EMERGING TECHNOLOGIES
New SharePoint Tool Facilitates Data Transfer Between Military Networks
4/1/2015
By Valerie Insinna
By Valerie Insinna
Edward Snowden infamously smuggled classified information from government networks using nothing more than a USB drive. Although such devices were banned, employing them has sometimes been necessary to share information across government networks or with partner nations.
Metalogix — a Washington D.C.-based software company — recently released a SharePoint tool that company officials believe can help reduce military personnel’s need for removable storage devices while transferring data. The Replicator Cross Domain Edition allows users to move content safely across SIPRNet and NIPRNet — the Defense Information Systems Agency’s networks for secret and sensitive, but unclassified data, said Pat Park, the company’s regional vice president for public sector.
DISA had developed a homegrown solution for sharing content across networks, but it was cost-prohibitive because it had to be reworked whenever SharePoint was updated to a newer version, Park said. “They wanted a [commercial off-the-shelf] solution that would be maintained and kept up to date” with new software releases.
Replicator works with all SharePoint editions from 2007 to 2013, and users can customize what data can be shared, company information stated.
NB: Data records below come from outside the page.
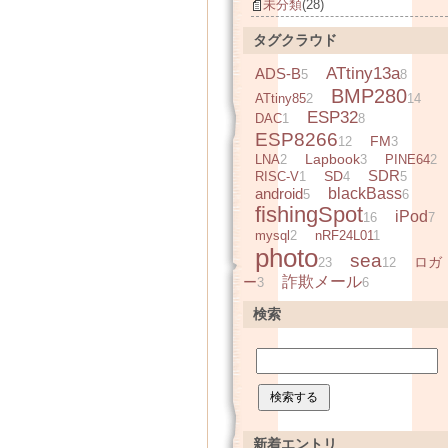
未分類
(28)
タグクラウド
ATtiny13a
ADS-B
5
8
BMP280
ATtiny85
2
14
ESP32
DAC
1
8
ESP8266
FM
12
3
Lapbook
LNA
2
3
PINE64
2
SDR
SD
RISC-V
1
4
5
android
blackBass
5
6
fishingSpot
iPod
16
7
mysql
2
nRF24L01
1
photo
sea
ロガ
23
12
詐欺メール
ー
3
6
検索
新着エントリ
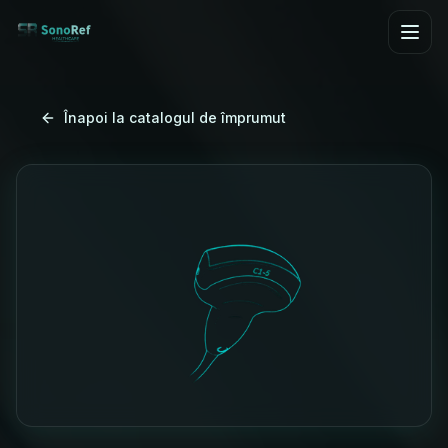
Treci la conținutul principal
Înapoi la catalogul de împrumut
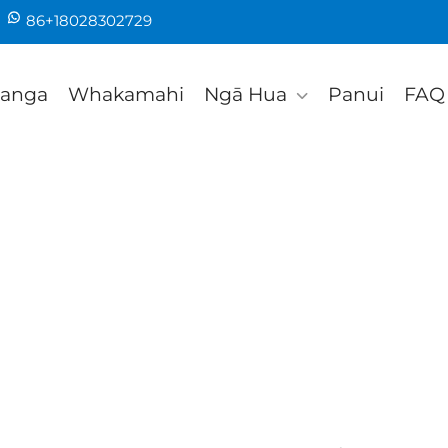
86+18028302729
tanga
Whakamahi
Ngā Hua
Panui
FAQ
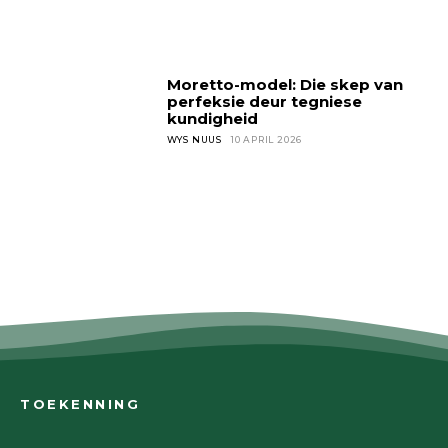
Moretto-model: Die skep van
perfeksie deur tegniese
kundigheid
WYS NUUS
10 APRIL 2026
TOEKENNING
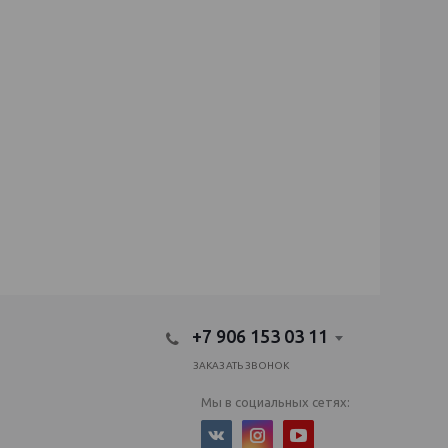
+7 906 153 03 11
ЗАКАЗАТЬ ЗВОНОК
Мы в социальных сетях:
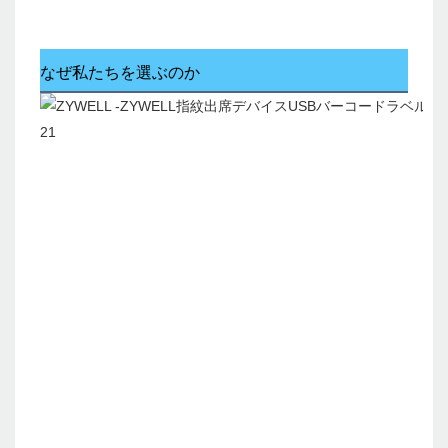
なぜ私たちを選ぶのか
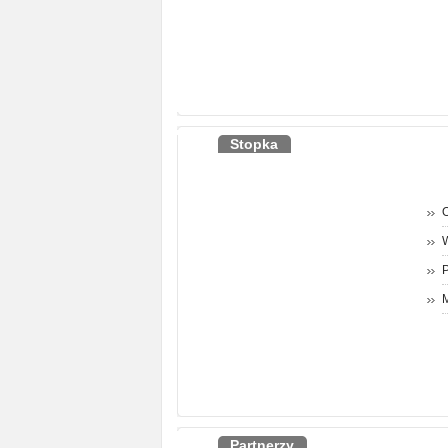
Stopka
O
P
M
Partnerzy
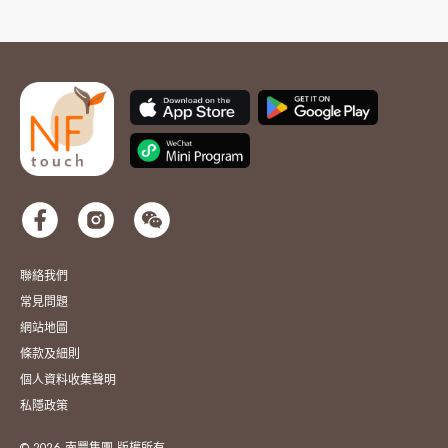
聯絡我們
常見問題
網站地圖
條款及細則
個人資料收集聲明
私隱政策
It is integrated with DISA’s data guard — a piece of hardware that blocks secret information from reaching unclassified networks.
The new SharePoint tool would also make exchanging information with partner nations easier and efficient, said retired Maj. Gen. Steve Smith, a former chief information security officer of the Department of the Army who is a consultant for Metalogix.
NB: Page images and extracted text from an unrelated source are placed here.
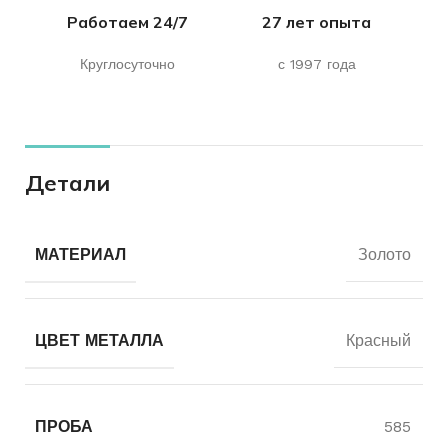
Работаем 24/7
27 лет опыта
Круглосуточно
с 1997 года
Детали
МАТЕРИАЛ
Золото
ЦВЕТ МЕТАЛЛА
Красный
ПРОБА
585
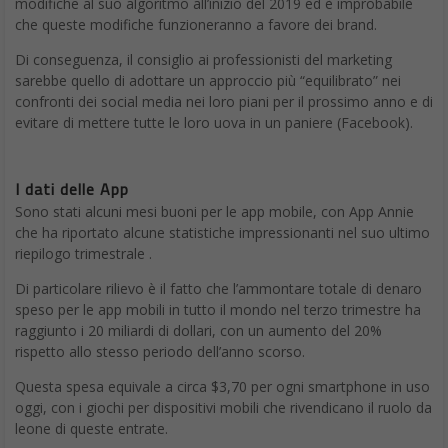
modifiche al suo algoritmo all’inizio del 2019 ed è improbabile
che queste modifiche funzioneranno a favore dei brand.
Di conseguenza, il consiglio ai professionisti del marketing
sarebbe quello di adottare un approccio più “equilibrato” nei
confronti dei social media nei loro piani per il prossimo anno e di
evitare di mettere tutte le loro uova in un paniere (Facebook).
I dati delle App
Sono stati alcuni mesi buoni per le app mobile, con App Annie
che ha riportato alcune statistiche impressionanti nel suo ultimo
riepilogo trimestrale .
Di particolare rilievo è il fatto che l’ammontare totale di denaro
speso per le app mobili in tutto il mondo nel terzo trimestre ha
raggiunto i 20 miliardi di dollari, con un aumento del 20%
rispetto allo stesso periodo dell’anno scorso.
Questa spesa equivale a circa $3,70 per ogni smartphone in uso
oggi, con i giochi per dispositivi mobili che rivendicano il ruolo da
leone di queste entrate.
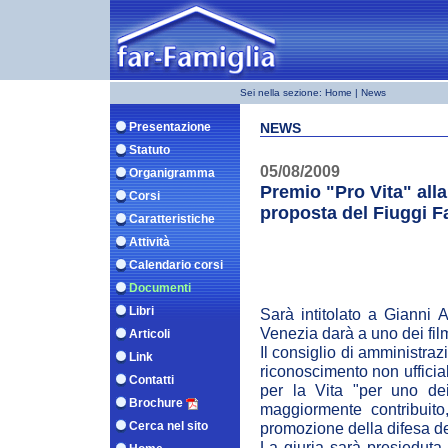
Sei nella sezione:
Home
| News
Presentazione
NEWS
Statuto
05/08/2009
Organigramma
Premio "Pro Vita" all
Corsi
proposta del Fiuggi Fa
Caratteristiche
Attività
Calendario corsi
Documenti
Libri
Sarà intitolato a Gianni 
Venezia darà a uno dei fil
Articoli
Il consiglio di amministrazi
Link
riconoscimento non ufficia
Contatti
per la Vita "per uno de
Brochure
maggiormente contribuito,
Cerca nel sito
promozione della difesa de
La giuria sarà presieduta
Currently, “our ability to share data with them [coalition partners], particularly classified data, ... is a hugely manual process.” Because of the restrictions on using removable media devices, two people are required to move data out of SIPRNet and onto a USB drive or CD, he said. That data transfer also requires permission by the “designated approval authority,” which could be the chief information security officer or a combatant commander. If multiple partners need that information, that process must be repeated.
Replicator “enables us to do it in an automated process,” Smith said. “You can do it literally instantaneously.”
DISA is wrapping up the testing and certification process for the software, which could be finished as early as April, Park said. Because DISA already owns licenses for SharePoint, it will be able to deliver Replicator as soon as it finishes testing.
“We’ve got other customers we’re talking to right now in the Defense Department, intelligence agencies and then also in [the] civilian [sector], too,” he added.